Travellers are witnesses
to a culture, onlookers who take valued experiences away with them
back to their homes. Do we think about what we give to that culture?
We set up patterns of travel and patterns of experience. Those early
travellers to Nepal loved the fact that their experiences were authentic
and that the culture was unspoiled. I believe my visit to Nepal
and my travels around that country could also claim to be an experience
of a culture "unspoiled" by tourism. I loved the people
and their way of life. They are happy to see foreigners, or so it
seems to me. Yet my travels in India have forced an awareness in
me, a sense of responsibility. I felt that these places were wholly
and negatively affected by tourism. Centuries ago, those first travellers
to India had authentic experiences of a culture and returned home
to tell people how interesting it was. So the next lot of travellers
go and set off to have their tiger hunt and their elephant ride.
The tourists' expectations were set up by the first travellers.
Fellow travellers want the same experiences. Indian tigers are now
extinct. Bears still dance. And I had an elephant ride.
What will be the fate
of the Nepalese people fifty years from now? My immediate reaction
to Kathmandu was
it hurts. To breathe was painful. The pollution
was so bad that my boogers were black. The government's responsibility?

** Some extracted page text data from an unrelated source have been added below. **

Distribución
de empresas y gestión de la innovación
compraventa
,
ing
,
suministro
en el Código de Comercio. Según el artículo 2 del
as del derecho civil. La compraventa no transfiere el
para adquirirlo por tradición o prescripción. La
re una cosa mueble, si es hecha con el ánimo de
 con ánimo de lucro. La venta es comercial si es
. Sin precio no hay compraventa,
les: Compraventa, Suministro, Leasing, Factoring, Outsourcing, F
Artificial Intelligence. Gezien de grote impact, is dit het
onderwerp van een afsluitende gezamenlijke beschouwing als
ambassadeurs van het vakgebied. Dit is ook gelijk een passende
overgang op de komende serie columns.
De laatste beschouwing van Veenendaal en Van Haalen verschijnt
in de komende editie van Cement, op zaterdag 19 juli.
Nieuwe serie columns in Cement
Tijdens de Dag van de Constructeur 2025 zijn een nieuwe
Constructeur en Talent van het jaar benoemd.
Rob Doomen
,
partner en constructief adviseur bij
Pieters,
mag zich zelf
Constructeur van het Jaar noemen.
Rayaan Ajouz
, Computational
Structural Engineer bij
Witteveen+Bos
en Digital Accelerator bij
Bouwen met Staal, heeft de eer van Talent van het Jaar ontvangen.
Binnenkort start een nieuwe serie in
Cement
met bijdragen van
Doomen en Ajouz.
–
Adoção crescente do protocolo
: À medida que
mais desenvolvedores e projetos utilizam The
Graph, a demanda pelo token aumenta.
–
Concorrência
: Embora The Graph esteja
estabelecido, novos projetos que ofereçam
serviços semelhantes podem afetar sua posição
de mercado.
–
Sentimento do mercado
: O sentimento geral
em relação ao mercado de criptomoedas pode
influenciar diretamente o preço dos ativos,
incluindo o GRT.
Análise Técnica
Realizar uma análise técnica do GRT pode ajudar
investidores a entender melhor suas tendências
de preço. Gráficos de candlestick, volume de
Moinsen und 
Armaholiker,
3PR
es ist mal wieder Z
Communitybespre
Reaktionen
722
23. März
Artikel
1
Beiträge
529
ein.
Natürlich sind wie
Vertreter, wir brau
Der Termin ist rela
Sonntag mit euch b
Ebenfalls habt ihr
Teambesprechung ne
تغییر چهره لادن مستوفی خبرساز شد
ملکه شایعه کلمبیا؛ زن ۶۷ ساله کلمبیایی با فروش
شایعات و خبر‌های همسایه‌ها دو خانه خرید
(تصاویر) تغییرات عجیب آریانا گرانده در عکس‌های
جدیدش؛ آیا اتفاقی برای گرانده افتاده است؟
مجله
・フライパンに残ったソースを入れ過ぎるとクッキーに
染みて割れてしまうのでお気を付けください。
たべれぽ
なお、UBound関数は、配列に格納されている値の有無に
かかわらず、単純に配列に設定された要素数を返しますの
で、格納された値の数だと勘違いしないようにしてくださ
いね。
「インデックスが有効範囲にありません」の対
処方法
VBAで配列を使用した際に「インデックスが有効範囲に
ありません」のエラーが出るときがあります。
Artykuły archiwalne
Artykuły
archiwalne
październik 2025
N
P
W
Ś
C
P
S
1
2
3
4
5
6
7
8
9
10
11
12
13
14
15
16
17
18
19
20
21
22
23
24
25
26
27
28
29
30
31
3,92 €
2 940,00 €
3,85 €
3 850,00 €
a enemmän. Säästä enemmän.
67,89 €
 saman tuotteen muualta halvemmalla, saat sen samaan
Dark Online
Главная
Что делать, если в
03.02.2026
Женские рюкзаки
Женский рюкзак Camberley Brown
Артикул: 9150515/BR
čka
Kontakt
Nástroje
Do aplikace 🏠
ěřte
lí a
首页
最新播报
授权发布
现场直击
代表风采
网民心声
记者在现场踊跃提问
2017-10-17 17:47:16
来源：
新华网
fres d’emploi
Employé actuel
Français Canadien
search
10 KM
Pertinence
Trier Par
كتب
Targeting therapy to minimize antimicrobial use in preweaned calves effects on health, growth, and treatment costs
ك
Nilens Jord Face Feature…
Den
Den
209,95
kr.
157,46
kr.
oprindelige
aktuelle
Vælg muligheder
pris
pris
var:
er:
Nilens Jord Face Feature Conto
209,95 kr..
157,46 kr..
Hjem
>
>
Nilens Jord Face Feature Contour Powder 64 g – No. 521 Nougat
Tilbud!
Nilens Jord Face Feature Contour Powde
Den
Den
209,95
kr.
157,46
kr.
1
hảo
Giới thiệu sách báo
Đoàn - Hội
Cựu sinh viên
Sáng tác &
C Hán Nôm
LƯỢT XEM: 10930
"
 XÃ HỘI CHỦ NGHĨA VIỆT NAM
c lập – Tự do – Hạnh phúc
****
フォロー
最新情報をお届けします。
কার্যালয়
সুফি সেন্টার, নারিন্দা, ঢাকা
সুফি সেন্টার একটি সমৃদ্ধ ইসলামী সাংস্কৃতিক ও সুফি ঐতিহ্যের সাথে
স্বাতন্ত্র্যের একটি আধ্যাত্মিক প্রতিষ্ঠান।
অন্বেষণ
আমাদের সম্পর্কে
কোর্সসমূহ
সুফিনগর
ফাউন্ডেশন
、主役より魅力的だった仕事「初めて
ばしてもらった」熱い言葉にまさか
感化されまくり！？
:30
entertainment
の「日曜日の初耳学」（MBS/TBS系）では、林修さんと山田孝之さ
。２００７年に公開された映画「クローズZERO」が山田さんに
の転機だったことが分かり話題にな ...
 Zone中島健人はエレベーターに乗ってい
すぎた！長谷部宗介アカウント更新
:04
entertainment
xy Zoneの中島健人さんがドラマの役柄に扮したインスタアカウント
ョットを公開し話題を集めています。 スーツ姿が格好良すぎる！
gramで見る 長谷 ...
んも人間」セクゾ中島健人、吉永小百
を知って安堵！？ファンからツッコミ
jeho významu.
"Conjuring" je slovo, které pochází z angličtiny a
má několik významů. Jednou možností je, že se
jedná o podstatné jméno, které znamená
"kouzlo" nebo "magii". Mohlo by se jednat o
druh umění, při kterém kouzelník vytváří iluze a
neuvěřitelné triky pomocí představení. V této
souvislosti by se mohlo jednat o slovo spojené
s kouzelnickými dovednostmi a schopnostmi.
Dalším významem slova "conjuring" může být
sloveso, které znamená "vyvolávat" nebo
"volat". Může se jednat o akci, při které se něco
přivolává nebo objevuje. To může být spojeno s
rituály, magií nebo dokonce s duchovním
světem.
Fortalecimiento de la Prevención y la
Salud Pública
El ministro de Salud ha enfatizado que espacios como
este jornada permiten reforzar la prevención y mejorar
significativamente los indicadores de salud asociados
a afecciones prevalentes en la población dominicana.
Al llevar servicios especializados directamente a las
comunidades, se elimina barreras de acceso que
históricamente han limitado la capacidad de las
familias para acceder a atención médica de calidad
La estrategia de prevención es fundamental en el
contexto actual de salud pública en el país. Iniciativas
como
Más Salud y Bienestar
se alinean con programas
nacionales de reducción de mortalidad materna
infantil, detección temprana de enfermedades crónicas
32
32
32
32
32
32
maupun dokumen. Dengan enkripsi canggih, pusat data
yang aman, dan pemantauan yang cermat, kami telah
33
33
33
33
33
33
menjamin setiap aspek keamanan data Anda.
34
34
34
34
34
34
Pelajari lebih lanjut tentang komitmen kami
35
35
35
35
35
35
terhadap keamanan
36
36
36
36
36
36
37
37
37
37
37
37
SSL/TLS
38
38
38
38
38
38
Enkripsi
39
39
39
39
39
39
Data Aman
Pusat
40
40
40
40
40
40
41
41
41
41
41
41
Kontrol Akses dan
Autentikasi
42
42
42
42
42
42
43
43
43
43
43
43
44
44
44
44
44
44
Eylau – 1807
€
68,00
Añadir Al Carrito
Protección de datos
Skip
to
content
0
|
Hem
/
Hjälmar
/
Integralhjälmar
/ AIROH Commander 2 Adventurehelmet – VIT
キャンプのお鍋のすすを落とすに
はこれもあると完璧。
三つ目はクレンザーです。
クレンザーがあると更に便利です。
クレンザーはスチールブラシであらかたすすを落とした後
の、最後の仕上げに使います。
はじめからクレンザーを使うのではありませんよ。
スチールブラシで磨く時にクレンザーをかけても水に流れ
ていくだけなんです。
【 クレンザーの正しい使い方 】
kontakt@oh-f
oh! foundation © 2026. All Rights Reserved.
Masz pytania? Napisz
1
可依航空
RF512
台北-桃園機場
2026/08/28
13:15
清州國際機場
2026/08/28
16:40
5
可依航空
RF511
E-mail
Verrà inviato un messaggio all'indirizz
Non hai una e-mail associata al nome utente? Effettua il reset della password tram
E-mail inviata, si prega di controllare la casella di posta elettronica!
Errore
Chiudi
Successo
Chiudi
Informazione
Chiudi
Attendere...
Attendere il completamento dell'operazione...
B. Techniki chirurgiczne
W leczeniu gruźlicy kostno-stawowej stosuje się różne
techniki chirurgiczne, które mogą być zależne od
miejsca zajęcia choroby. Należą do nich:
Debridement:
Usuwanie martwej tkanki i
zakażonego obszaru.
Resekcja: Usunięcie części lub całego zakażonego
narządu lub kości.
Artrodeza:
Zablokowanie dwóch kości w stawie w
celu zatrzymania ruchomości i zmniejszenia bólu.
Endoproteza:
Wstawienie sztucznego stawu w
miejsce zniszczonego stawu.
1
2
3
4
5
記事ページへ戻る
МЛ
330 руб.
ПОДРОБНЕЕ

Probably. My hair changed colour from washing in the water. We kept
on buying water knowing that the country does not have the infrastructure
to recycle the plastic bottles, but also aware that our companion's
first attempts to drink self-treated water resulted in two days
of misery. Happy hawkers were everywhere, including tiny country
villages. Was it like this fifty years after travel to "unspoiled"
India became fashionable?
How much responsibility
does the traveller to "unspoiled" places have? Did I deserve
my bruised arm as one single anonymous traveller in a centuries-long
and never-ending line of foreign faces who have come to get some
sort of illusory experience from their visit? I recently read an
article about travel in Myanmar. The advice was to be quick before
tourism "spoils" the "major attractions." Do
I race out and buy my ticket? I want to
But I also do not
want to spoil the place. Do we as travellers of the world, seekers
of the new and exotic, need to think more about this? Perhaps.